It's time to say goodbye to 2022 and hello to 2023. It has been a huge year for me personally with my wedding, pregnancy and the birth of my daughter. I'm still recovering physically from the birth (and will be for some time I think). Overall my BPD has been really calm this year and that's thanks to the DBT skills I tirelessly apply, as well as the relationship with my amazingly caring and level-headed husband.
Challenges and Strengths
I have experienced some panic attacks and moments of intense difficulty this year, but they have been fleeting. Throughout 2022, I was able to be a little more self-compassionate to myself when things didn't go to plan with managing my BPD. I didn't beat myself up for having a panic attack or losing my cool. I continued to share my thoughts with people I trust at home and work, even when I felt ashamed or embarrassed. I found it hard to rest and ask for help at times, so this is something I need to do more in the year ahead.

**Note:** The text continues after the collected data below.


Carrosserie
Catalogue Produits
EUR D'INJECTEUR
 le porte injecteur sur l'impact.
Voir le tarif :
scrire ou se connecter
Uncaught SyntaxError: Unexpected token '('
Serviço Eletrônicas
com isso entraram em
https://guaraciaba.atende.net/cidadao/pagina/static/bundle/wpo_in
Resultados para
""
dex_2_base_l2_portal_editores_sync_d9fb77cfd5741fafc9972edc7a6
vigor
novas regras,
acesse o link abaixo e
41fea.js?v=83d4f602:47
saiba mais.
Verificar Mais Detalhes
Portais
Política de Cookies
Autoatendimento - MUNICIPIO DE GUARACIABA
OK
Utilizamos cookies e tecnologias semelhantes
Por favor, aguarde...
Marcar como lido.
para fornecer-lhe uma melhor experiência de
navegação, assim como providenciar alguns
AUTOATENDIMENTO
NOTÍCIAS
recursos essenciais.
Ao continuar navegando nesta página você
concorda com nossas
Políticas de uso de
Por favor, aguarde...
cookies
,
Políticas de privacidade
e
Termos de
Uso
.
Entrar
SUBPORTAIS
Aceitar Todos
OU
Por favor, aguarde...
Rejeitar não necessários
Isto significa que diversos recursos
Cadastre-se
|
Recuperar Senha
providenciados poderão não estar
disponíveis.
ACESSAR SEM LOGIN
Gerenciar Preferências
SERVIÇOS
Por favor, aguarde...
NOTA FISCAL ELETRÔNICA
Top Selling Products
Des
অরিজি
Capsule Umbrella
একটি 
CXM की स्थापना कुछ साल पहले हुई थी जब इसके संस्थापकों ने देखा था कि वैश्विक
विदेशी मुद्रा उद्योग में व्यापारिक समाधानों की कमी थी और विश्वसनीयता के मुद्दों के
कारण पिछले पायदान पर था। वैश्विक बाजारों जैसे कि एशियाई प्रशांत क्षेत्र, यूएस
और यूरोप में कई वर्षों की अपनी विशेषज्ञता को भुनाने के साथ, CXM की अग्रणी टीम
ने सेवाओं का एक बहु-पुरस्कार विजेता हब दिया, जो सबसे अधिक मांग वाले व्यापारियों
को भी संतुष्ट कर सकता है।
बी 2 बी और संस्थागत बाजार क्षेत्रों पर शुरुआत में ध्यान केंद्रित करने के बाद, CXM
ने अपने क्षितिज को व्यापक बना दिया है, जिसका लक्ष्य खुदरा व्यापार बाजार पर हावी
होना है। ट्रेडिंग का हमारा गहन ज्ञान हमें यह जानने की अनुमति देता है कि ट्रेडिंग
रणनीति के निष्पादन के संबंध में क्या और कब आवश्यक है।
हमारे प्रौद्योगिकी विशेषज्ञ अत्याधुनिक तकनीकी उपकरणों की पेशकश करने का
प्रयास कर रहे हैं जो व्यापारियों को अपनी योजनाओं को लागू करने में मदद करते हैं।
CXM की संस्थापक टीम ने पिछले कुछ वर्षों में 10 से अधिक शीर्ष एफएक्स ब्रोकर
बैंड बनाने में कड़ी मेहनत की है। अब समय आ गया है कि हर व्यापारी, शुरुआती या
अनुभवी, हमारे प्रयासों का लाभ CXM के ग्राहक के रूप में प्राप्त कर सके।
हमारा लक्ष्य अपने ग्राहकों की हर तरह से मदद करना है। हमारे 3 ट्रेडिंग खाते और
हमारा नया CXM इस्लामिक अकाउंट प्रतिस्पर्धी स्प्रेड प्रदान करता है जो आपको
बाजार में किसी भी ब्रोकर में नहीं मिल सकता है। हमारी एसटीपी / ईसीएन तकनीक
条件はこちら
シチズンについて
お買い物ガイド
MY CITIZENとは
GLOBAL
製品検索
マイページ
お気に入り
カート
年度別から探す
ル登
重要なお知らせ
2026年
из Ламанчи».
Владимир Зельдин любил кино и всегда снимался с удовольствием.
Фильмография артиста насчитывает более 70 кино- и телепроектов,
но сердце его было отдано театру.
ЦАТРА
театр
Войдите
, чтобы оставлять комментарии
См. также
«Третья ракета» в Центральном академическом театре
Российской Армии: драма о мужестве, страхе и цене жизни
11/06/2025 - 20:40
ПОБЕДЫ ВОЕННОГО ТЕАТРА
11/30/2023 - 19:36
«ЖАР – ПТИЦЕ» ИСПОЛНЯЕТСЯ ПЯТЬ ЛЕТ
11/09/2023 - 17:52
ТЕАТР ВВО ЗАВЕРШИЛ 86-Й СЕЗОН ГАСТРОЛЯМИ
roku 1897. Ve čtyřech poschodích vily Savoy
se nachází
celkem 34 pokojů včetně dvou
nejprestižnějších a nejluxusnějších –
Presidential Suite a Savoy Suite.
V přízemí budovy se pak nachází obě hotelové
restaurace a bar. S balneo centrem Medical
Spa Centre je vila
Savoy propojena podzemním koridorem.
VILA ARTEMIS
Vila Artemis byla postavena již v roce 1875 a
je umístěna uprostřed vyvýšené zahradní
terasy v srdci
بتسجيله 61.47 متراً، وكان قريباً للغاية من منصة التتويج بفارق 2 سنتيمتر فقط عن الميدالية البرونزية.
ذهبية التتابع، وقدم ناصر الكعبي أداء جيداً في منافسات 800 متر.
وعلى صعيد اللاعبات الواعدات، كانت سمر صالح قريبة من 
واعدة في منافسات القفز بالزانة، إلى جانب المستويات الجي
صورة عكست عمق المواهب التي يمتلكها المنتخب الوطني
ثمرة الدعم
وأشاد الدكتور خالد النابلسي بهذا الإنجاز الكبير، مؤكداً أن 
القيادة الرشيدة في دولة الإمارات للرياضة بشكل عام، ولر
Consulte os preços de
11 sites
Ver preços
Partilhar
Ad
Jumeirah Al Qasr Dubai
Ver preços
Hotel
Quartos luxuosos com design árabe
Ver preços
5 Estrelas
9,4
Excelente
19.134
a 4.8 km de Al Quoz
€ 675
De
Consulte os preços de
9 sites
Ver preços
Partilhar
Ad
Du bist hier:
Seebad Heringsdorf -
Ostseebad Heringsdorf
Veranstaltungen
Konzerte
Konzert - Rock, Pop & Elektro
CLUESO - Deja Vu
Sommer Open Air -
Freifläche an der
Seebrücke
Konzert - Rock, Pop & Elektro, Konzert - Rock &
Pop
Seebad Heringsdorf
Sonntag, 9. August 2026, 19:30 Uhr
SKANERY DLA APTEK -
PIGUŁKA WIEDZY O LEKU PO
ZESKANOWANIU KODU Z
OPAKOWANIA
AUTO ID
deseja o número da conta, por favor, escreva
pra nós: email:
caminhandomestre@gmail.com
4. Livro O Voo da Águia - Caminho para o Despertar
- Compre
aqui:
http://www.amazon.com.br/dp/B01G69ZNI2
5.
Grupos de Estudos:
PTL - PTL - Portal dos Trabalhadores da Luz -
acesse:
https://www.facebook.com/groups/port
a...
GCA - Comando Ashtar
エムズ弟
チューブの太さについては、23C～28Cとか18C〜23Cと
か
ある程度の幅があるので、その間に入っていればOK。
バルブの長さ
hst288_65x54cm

For the most part, I had a very healthy pregnancy physically and mentally. I could walk for miles and run around at work whilst nine months pregnant which felt wonderful. I felt full of health, so ready and utterly excited for the birth of my baby, both mentally and physically. Unfortunately, my pregnancy did culminate in a difficult birth from which I am still recovering, but I am proud of myself my tenacity and determination during the birth and the early weeks of recovery. I certainly have faced all challenges head on, with courage and persistance. I can't fault myself for how boldly I handled the physical and mental challenges, but still I am looking to others for external approval too often. I want to get stronger at making my own opinion of myself the one that counts the most.
thank you for supporting me
I have been so delighted with how my book has been doing and it has been absolutely amazing to read glowing feedback from readers. Thank you so much to everyone who has purchased, read or shared my book. I am so happy I could bring it into the world and share it with you. It makes me smile whenever I see another review on Amazon or someone posting on Instagram stories about how they're enjoying the book. Thank you!
For me, life is all about relationships and this year I have continued to pour my energy into those that mean the most to me. I try to give what I can to others, show gratitude and do small kindnesses where I can. Like many people with BPD, I wear my heart on my sleeve when I'm around those I trust. This kind of emotional openness builds closeness with people which enriches my life and (hopefully) those of others. I'm grateful to those in my life who reciprocate by sharing something of their life and their emotions with me. It strengthens me and makes me feel less alone.
Even though a couple of years have passed since my closest and most precious friendship came to an agonising and sudden end after more than a decade, I am still coming to terms with what happened. I no longer cry over it or think about it everyday as I did in the first year after it happened, but it still hurts. I think it will always hurt. To lose such a close friend is to lose a piece of yourself really. I lost a lot the day that friendship ended. Dagger to the heart is the best way to describe it. I still think about this friend a lot and I wrote a bit about coping with being ghosted for Happiful Magazine.
In spite of this loss, having a baby made me realise just how many strong and significant friendships I have in my life. People have been really generous both materially and emotionally. Being a parent for the first time demands a lot and it has been heart-warming to have so many people thinking of me and showing they care.
My hope for 2023 is to keep nurturing those relationships and keep showing small kindnesses to others wherever and whenever I can. If someone is having a bad day, a tiny act can mean so much as I know only too well myself.
Once again, thank you everyone for supporting me- that's nearly nine years of Talking About BPD now. If you haven't already seen my affirmations designed with people with BPD in mind, feel free to take a look.
Furthermore, I wish that every person with BPD gets the respect, care and understanding they deserve and need. There's no place for stigma and discrimination towards people who are emotionally sensitive and who have likely been through trauma.
I wish everyone all very best for 2023. If 2022 has been hard for you (as it has been for so many), then I hope this year will be better.